CREATE VIEW EmployeeDetails AS SELECT EmployeeID, FirstName, LastName, HireDate FROM Employees;

2. Simplifying Complex Queries

Views can encapsulate complex queries, making them easier to use. For example, a view can combine data from multiple tables, perform calculations, or filter data based on specific criteria.

Example: Creating a view that combines data from the "Employees" and "Departments" tables:

CREATE VIEW EmployeeDepartment AS SELECT e.EmployeeID, e.FirstName, e.LastName, d.DepartmentName FROM Employees e JOIN Departments d ON e.DepartmentID = d.DepartmentID;

3. Data Security

Views can be used to restrict access to sensitive data. For example, a view can be created to expose only non-sensitive columns, ensuring that users cannot access confidential information.

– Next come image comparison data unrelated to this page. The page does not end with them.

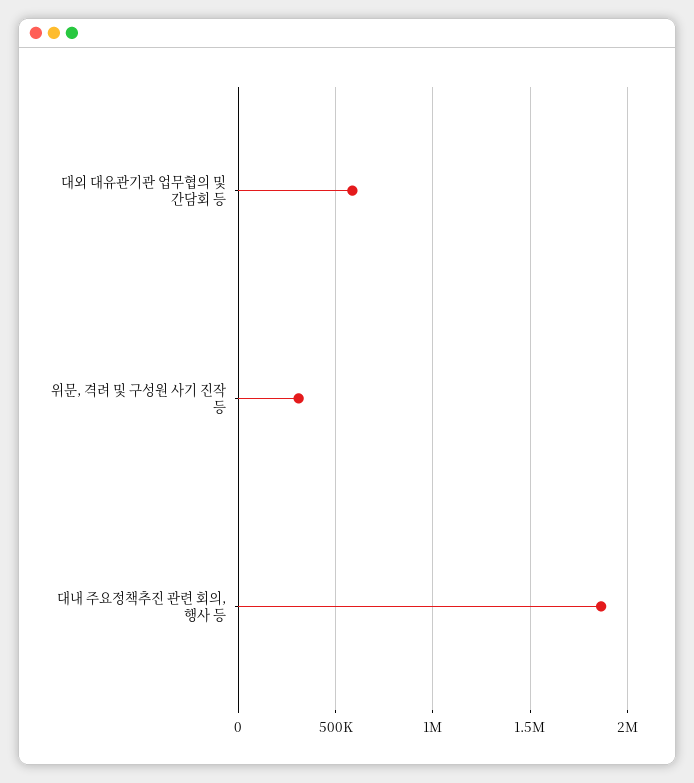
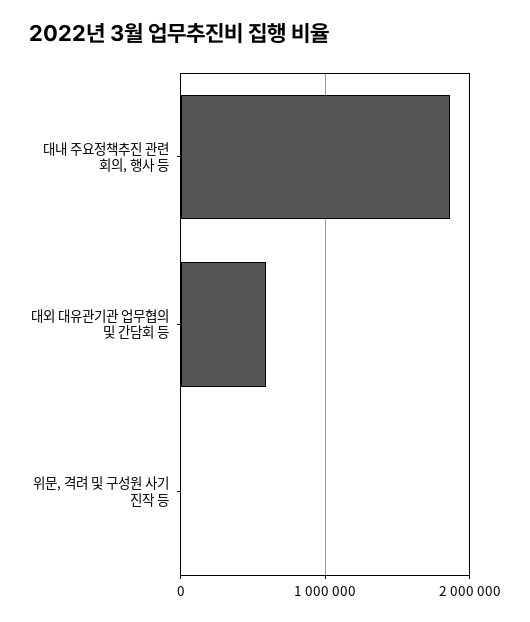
위문, 격려 및 구성원 사기 진작 등: 300000 -> 0

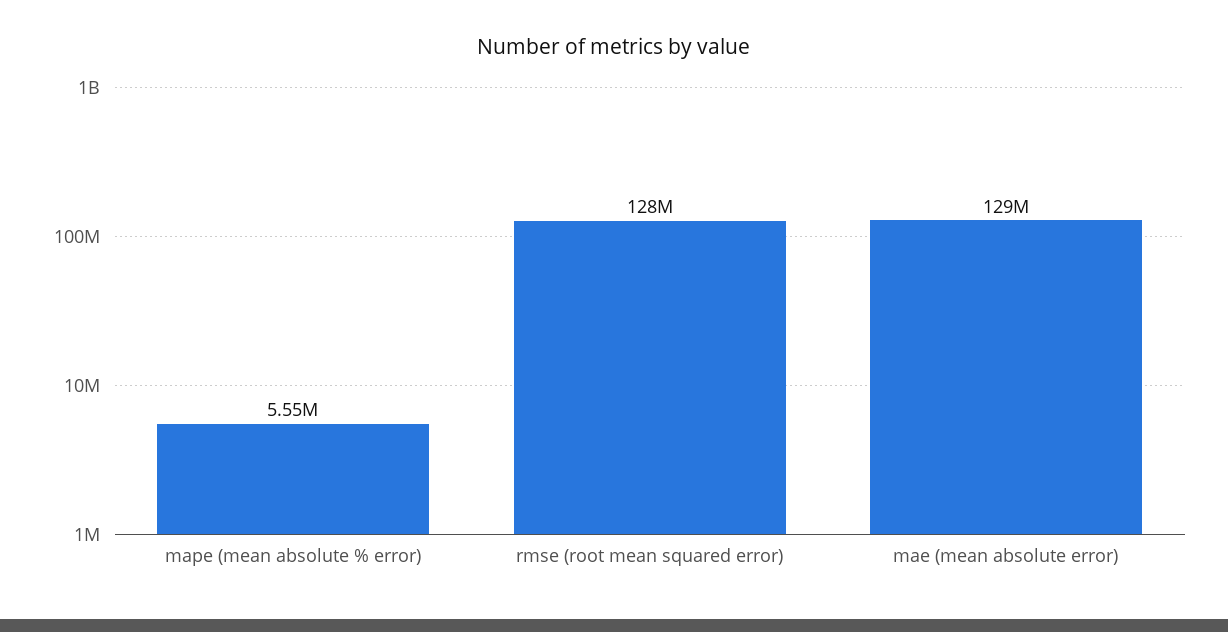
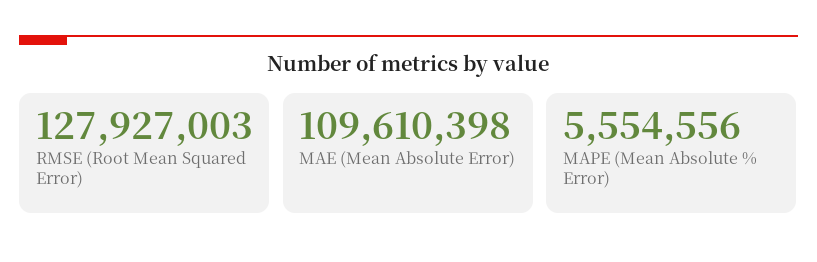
mae (mean absolute error): 129000000 -> 109610398

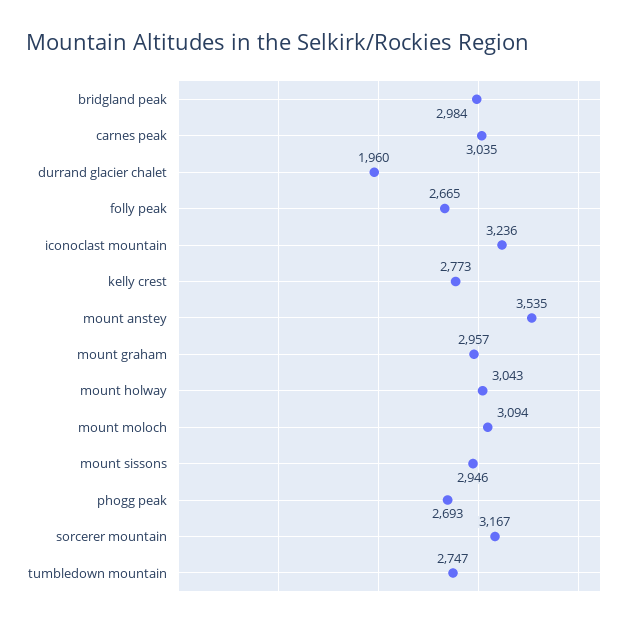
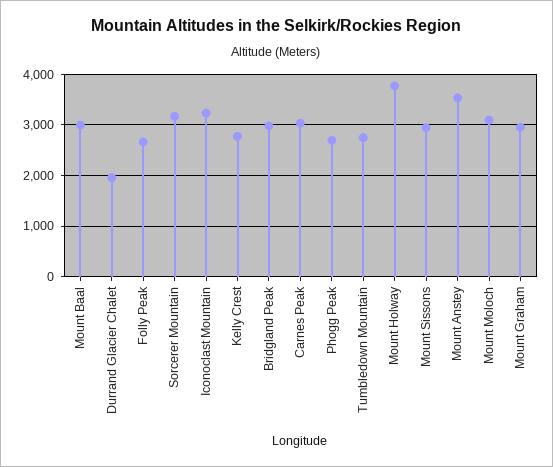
mount holway: 3043 -> 3800
Mount Baal: none -> 3000

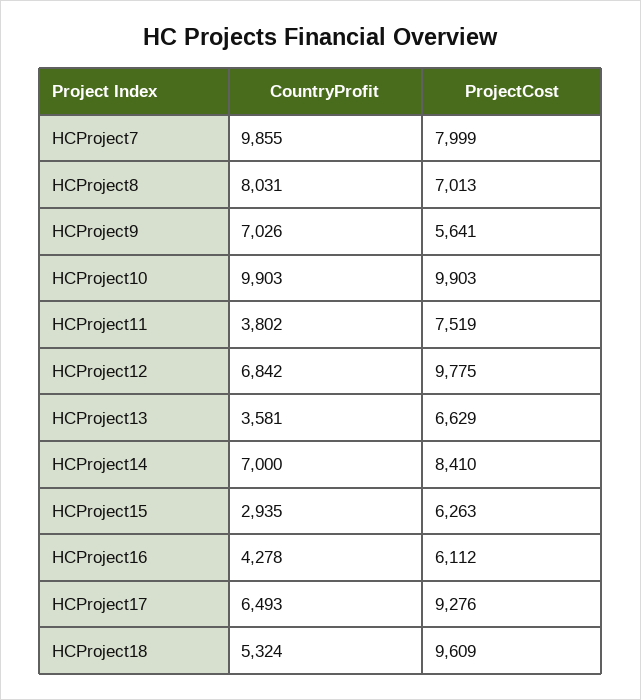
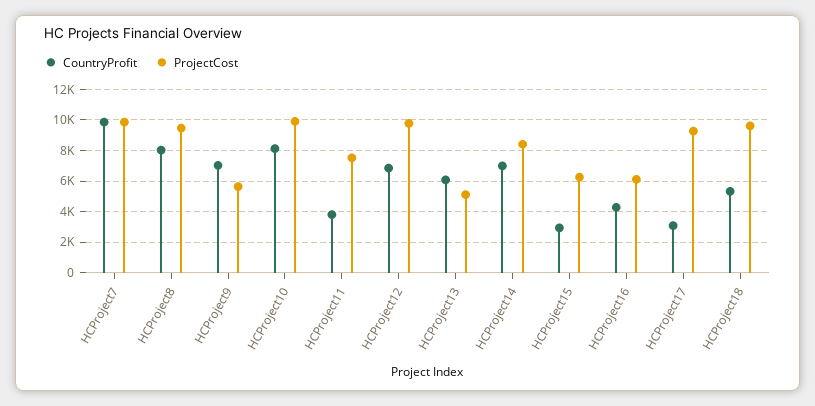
ProjectCost, HCProject7: 7999 -> 10000
ProjectCost, HCProject8: 7013 -> 9500
CountryProfit, HCProject10: 9903 -> 8000
CountryProfit, HCProject13: 3581 -> 6000
ProjectCost, HCProject13: 6629 -> 5000
CountryProfit, HCProject17: 6493 -> 3000

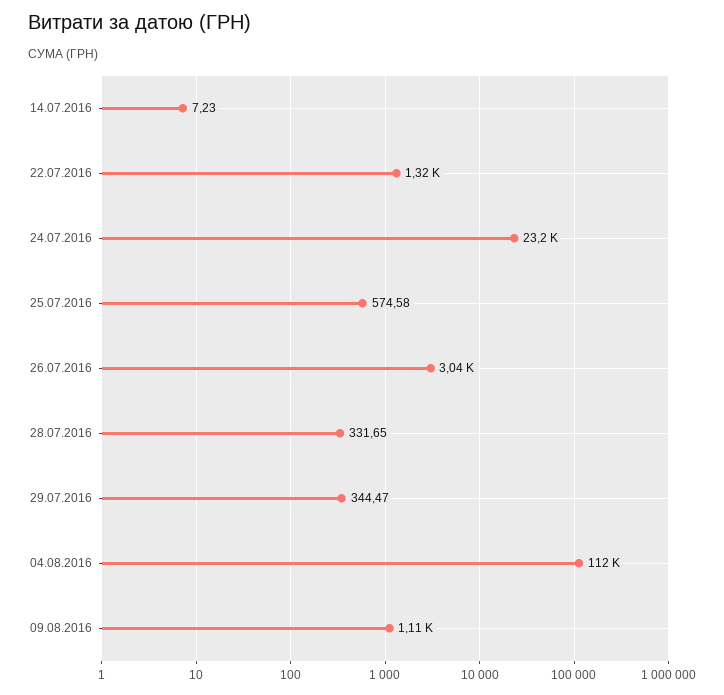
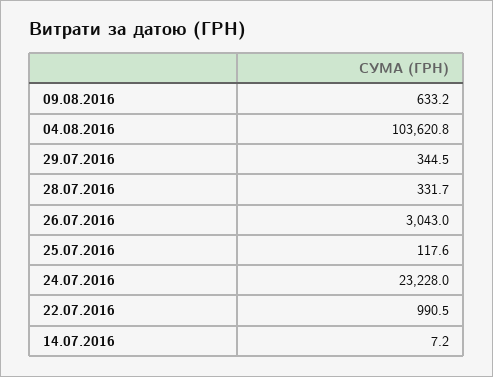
22.07.2016: 1320 -> 990.5
25.07.2016: 574.58 -> 117.6
04.08.2016: 112000 -> 103620.8
09.08.2016: 1110 -> 633.2

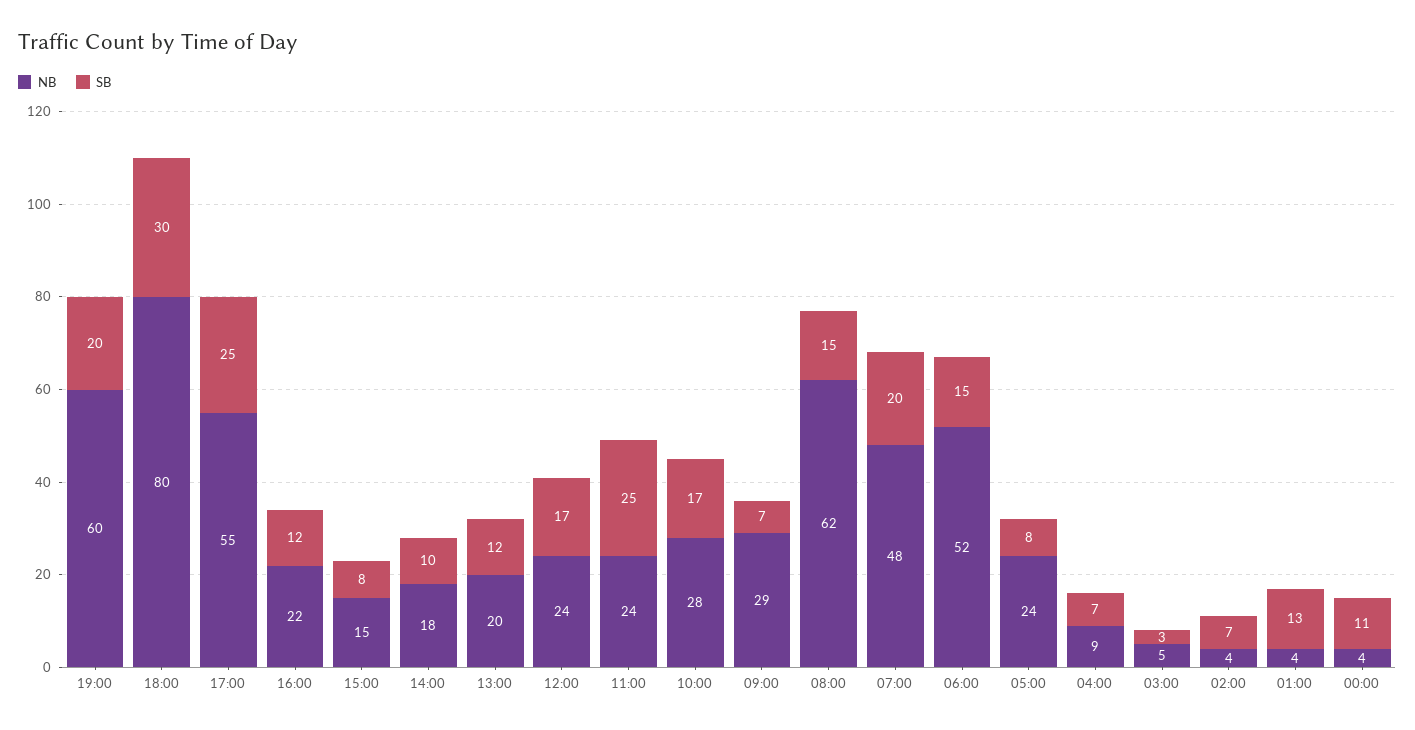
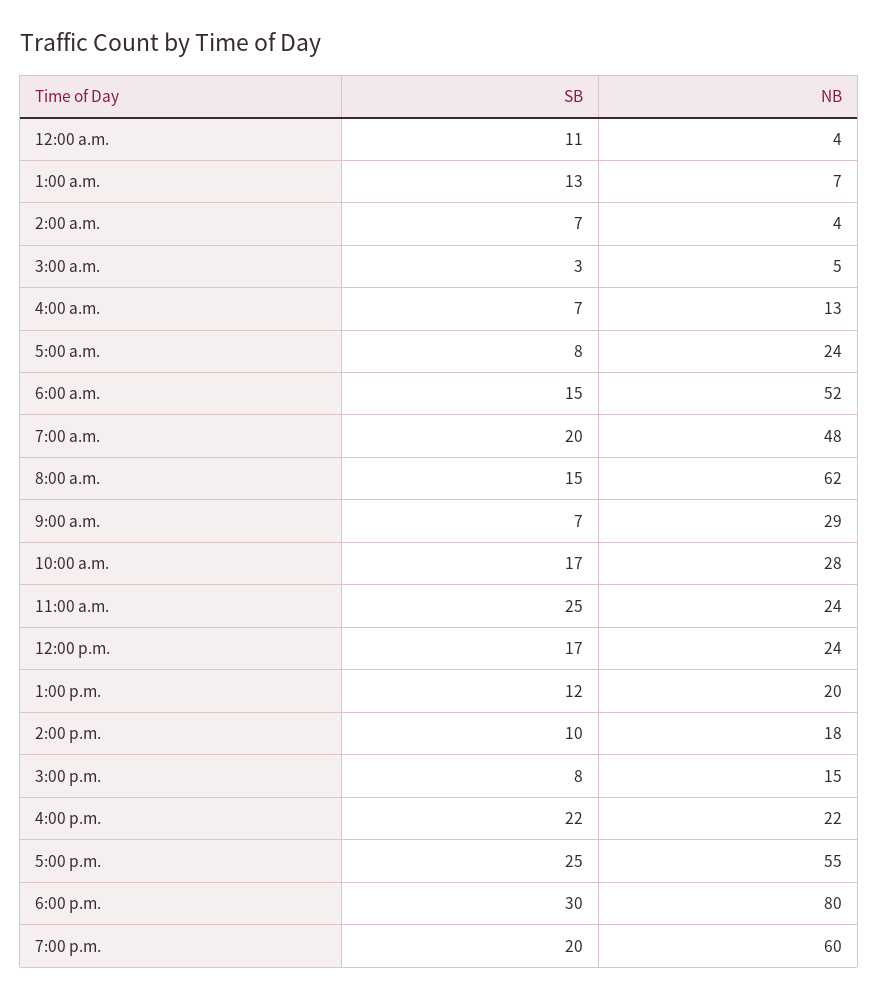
SB, 16:00: 12 -> 22
NB, 04:00: 9 -> 13
NB, 01:00: 4 -> 7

Example: Creating a view that exposes only the "EmployeeID", "FirstName", and "LastName" columns:

CREATE VIEW PublicEmployeeInfo AS SELECT EmployeeID, FirstName, LastName FROM Employees;

4. Data Abstraction

Views provide a layer of abstraction, allowing users to work with a simplified interface. This is particularly useful when the underlying tables have complex structures or are subject to frequent changes.

Example: Creating a view that abstracts the underlying table structure:

CREATE VIEW EmployeeSummary AS SELECT EmployeeID, FirstName || ' ' || LastName AS FullName, HireDate FROM Employees;

5. Materialized Views

Materialized views store the result of the query physically, improving performance for complex queries. They are particularly useful for queries that are executed frequently and involve large datasets.

Example: Creating a materialized view that stores the result of a complex query:

CREATE MATERIALIZED VIEW EmployeeSales AS SELECT e.EmployeeID, e.FirstName, e.LastName, SUM(s.SalesAmount) AS TotalSales FROM Employees e JOIN Sales s ON e.EmployeeID = s.EmployeeID GROUP BY e.EmployeeID, e.FirstName, e.LastName;

Understanding and mastering these concepts is essential for effectively creating and using views in Oracle SQL. By simplifying complex queries, controlling access to data, providing data abstraction, and leveraging materialized views, you can optimize your database design and improve query performance.